• **What the task asks**: Retype the entries exactly, but skip the pictures.

• **Data to examine**:
━━━━━━

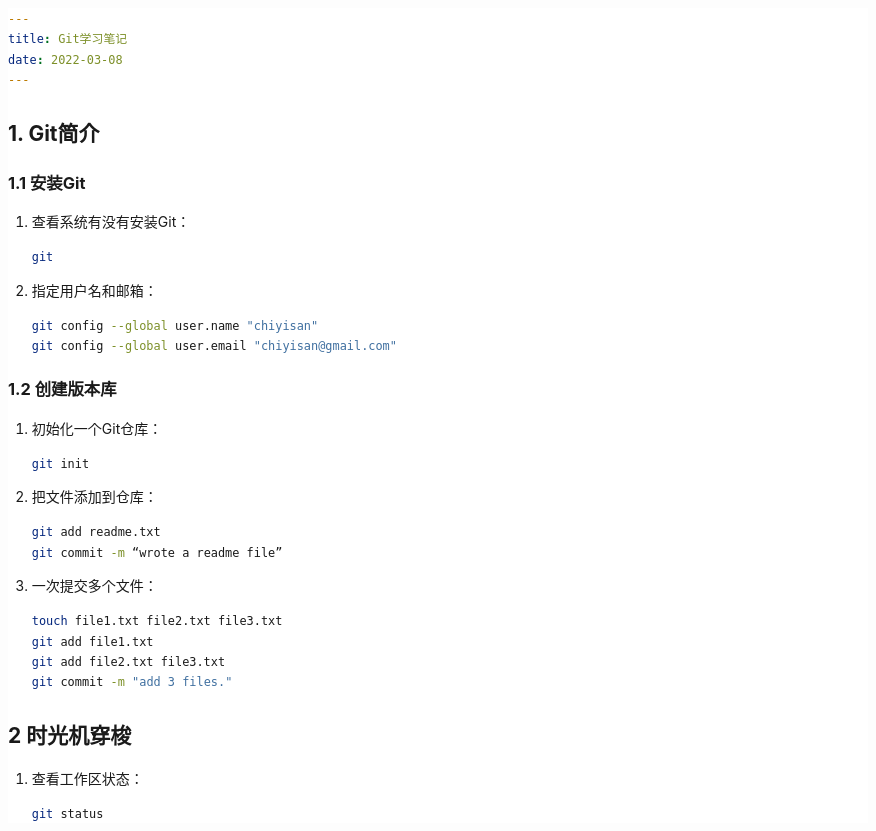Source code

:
 ```yaml
---
title: Git学习笔记
date: 2022-03-08
---
```


## 1. Git简介

### 1.1 安装Git

1. 查看系统有没有安装Git：

    ```sh
    git
    ```

2. 指定用户名和邮箱：

    ```sh
    git config --global user.name "chiyisan"
    git config --global user.email "chiyisan@gmail.com"
    ```

### 1.2 创建版本库

1. 初始化一个Git仓库：

    ```sh
    git init
    ```

2. 把文件添加到仓库：

    ```sh
    git add readme.txt
    git commit -m “wrote a readme file”
    ```

3. 一次提交多个文件：

    ```sh
    touch file1.txt file2.txt file3.txt
    git add file1.txt
    git add file2.txt file3.txt
    git commit -m "add 3 files."
    ```

## 2 时光机穿梭

1. 查看工作区状态：

    ```sh
    git status
    ```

━━━━━━

• **Exercise output**:
Source code

:
 ```yaml
---
title: Git学习笔记
date: 2022-03-08
---
```


## 1. Git简介

### 1.1 安装Git

1. 查看系统有没有安装Git：

    ```sh
    git
    ```

2. 指定用户名和邮箱：

    ```sh
    git config --global user.name "chiyisan"
    git config --global user.email "chiyisan@gmail.com"
    ```

### 1.2 创建版本库

1. 初始化一个Git仓库：

    ```sh
    git init
    ```

2. 把文件添加到仓库：

    ```sh
    git add readme.txt
    git commit -m “wrote a readme file”
    ```

3. 一次提交多个文件：

    ```sh
    touch file1.txt file2.txt file3.txt
    git add file1.txt
    git add file2.txt file3.txt
    git commit -m "add 3 files."
    ```

## 2 时光机穿梭

1. 查看工作区状态：

    ```sh
    git status
    ```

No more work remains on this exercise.